### [GIVEN RECORDS]
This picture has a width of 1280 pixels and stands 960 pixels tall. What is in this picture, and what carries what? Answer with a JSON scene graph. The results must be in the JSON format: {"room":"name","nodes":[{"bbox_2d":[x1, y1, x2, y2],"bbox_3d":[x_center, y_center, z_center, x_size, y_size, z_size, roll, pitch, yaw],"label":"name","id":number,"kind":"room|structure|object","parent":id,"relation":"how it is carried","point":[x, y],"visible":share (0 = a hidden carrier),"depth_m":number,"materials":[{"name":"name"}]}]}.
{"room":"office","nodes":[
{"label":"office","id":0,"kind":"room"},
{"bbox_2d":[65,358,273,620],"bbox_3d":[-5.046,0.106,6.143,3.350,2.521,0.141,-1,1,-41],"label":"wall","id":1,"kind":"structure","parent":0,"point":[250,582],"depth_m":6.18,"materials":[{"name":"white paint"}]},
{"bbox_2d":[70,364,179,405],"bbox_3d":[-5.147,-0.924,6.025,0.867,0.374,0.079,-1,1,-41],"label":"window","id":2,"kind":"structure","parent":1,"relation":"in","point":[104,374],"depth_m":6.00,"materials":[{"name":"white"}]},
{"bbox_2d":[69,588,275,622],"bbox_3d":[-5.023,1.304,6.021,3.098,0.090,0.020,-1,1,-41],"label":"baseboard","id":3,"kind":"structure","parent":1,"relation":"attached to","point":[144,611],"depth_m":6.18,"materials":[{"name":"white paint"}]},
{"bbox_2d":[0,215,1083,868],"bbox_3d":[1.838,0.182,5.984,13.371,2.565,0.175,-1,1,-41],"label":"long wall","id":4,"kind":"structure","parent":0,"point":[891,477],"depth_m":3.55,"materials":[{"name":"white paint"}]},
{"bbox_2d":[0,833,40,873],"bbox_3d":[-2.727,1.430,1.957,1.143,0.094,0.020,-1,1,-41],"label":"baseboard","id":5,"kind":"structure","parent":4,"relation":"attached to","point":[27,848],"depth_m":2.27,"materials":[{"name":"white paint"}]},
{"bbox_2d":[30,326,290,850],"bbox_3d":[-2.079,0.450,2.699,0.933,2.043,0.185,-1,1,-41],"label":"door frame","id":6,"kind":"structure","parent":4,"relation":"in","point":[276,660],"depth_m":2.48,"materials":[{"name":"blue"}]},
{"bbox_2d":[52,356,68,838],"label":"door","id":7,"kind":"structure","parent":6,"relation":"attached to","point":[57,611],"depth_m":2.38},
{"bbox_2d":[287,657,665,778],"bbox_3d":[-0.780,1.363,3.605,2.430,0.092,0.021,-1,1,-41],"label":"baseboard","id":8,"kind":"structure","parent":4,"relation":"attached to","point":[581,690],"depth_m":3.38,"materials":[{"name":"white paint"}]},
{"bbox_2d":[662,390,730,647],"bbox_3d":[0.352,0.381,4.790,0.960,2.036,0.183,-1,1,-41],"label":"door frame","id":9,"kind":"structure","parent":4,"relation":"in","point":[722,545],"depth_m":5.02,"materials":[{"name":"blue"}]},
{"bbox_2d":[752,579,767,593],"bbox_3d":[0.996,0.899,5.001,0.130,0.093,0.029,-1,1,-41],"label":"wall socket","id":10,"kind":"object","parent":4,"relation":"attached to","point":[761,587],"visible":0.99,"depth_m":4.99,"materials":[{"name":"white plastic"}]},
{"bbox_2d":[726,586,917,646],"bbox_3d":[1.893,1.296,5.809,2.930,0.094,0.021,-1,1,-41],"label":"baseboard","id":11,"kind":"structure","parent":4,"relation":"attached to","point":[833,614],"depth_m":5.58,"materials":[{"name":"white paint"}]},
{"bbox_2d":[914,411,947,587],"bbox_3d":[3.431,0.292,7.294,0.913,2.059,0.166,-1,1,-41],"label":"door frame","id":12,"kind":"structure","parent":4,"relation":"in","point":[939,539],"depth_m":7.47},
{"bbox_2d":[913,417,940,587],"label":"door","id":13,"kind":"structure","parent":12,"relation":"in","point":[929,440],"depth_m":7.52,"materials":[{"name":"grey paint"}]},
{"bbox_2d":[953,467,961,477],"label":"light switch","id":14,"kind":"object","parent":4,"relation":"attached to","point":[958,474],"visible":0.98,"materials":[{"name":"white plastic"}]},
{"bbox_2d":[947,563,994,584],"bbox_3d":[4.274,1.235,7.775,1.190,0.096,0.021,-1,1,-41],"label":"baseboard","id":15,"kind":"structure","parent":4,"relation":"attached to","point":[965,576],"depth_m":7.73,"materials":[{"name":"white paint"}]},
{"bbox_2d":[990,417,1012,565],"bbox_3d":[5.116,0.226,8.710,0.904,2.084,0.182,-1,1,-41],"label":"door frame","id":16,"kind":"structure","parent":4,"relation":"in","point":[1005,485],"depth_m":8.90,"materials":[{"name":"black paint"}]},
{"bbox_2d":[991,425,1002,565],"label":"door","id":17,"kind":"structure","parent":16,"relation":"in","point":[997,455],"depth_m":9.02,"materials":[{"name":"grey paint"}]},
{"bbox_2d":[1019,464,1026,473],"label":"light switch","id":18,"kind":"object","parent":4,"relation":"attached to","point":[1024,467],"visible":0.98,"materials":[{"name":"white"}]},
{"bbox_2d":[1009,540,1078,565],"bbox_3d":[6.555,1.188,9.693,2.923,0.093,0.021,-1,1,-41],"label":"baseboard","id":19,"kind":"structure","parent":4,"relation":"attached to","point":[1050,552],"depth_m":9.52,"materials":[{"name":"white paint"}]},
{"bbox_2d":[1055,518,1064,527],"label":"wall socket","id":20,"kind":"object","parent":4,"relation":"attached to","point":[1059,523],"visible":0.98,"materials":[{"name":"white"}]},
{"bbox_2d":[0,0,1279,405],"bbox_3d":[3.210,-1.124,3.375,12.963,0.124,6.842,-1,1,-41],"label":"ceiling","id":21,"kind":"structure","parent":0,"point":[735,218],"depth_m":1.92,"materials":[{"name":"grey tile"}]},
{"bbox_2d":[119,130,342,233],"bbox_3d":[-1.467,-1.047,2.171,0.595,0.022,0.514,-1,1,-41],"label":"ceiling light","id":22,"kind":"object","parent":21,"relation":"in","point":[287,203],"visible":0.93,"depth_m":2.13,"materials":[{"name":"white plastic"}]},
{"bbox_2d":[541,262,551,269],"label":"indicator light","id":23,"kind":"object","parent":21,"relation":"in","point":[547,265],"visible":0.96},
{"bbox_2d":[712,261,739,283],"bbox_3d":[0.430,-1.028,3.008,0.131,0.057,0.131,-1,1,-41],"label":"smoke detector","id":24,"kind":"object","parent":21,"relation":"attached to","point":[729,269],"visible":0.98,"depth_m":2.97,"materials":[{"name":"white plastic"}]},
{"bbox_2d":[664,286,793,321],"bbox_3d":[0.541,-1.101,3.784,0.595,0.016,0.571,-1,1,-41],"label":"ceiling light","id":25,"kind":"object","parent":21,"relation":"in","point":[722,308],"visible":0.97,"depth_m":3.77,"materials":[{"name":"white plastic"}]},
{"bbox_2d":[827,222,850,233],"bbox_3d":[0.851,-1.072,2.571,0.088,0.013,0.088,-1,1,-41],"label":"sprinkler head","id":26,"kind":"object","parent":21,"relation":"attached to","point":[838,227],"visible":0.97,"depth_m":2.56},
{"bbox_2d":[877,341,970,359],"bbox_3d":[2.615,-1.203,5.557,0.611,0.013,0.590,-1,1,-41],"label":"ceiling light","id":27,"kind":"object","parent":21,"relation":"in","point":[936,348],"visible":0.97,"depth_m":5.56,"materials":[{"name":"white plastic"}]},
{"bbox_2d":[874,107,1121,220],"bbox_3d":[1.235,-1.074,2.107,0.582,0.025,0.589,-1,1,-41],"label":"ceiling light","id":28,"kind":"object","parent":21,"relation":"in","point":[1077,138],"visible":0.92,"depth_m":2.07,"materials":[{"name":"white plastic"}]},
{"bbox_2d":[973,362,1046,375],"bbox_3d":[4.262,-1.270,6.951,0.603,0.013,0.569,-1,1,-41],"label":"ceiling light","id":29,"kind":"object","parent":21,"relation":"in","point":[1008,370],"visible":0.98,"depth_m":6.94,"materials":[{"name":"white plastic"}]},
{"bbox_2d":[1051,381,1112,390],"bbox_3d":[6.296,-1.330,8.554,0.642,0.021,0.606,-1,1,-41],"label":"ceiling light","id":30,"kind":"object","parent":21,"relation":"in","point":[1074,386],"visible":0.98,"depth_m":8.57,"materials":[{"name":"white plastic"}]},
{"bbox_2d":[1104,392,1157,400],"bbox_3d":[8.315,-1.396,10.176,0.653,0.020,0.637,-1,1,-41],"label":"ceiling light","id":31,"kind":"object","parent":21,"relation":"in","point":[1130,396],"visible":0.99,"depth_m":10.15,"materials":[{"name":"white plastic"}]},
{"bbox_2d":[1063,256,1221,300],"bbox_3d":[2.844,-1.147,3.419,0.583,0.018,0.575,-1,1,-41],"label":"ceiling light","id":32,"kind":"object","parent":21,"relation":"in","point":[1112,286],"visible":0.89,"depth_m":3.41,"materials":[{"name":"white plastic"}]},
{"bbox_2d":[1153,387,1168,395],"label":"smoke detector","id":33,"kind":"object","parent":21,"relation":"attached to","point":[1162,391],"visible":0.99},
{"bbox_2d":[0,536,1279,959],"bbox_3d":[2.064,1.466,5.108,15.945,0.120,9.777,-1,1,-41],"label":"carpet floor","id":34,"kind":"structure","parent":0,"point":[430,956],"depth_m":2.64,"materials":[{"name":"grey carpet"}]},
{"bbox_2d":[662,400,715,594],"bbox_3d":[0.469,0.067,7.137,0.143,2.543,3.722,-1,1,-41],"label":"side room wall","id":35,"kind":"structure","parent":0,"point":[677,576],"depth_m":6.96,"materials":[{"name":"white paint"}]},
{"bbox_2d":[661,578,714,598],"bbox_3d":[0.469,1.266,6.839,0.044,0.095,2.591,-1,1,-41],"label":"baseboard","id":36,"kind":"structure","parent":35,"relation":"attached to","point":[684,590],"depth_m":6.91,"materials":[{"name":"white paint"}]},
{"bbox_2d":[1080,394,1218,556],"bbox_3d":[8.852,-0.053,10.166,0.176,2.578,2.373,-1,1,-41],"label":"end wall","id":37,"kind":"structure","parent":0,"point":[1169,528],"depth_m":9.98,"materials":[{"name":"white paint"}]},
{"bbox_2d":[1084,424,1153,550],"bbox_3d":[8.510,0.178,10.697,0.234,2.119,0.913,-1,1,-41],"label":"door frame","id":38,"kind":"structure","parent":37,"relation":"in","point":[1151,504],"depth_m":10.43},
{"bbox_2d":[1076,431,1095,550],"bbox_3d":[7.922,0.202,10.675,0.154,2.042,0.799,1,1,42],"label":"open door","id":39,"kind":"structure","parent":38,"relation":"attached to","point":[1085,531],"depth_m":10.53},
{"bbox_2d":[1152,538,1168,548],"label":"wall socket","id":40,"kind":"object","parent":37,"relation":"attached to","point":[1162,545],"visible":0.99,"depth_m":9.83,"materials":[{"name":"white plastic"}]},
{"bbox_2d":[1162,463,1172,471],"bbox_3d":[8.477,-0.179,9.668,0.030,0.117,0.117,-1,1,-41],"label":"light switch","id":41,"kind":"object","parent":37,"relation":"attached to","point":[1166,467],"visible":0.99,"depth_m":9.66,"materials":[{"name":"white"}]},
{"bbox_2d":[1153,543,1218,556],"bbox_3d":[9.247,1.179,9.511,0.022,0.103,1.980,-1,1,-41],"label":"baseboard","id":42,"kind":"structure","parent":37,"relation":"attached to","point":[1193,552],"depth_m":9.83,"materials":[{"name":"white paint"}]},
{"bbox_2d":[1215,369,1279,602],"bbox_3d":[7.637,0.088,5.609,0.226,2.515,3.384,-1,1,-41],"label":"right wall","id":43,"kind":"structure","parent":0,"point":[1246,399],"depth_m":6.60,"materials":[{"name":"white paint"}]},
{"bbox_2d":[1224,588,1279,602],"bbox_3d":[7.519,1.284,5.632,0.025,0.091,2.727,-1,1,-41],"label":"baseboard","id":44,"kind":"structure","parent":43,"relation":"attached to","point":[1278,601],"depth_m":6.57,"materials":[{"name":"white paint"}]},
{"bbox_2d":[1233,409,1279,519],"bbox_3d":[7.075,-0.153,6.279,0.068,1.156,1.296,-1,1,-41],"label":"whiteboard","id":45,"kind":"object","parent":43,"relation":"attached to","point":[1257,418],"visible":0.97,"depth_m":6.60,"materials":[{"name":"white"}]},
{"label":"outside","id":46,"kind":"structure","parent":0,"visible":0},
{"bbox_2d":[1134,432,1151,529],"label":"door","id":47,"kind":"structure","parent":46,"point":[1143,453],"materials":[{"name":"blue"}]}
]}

### [EXERCISE DESCRIPTION]
Lines above that include the string "switch" need to be copied.

### [EXPECTED ANSWER]
{"bbox_2d":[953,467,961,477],"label":"light switch","id":14,"kind":"object","parent":4,"relation":"attached to","point":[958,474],"visible":0.98,"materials":[{"name":"white plastic"}]},
{"bbox_2d":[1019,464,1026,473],"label":"light switch","id":18,"kind":"object","parent":4,"relation":"attached to","point":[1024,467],"visible":0.98,"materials":[{"name":"white"}]},
{"bbox_2d":[1162,463,1172,471],"bbox_3d":[8.477,-0.179,9.668,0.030,0.117,0.117,-1,1,-41],"label":"light switch","id":41,"kind":"object","parent":37,"relation":"attached to","point":[1166,467],"visible":0.99,"depth_m":9.66,"materials":[{"name":"white"}]},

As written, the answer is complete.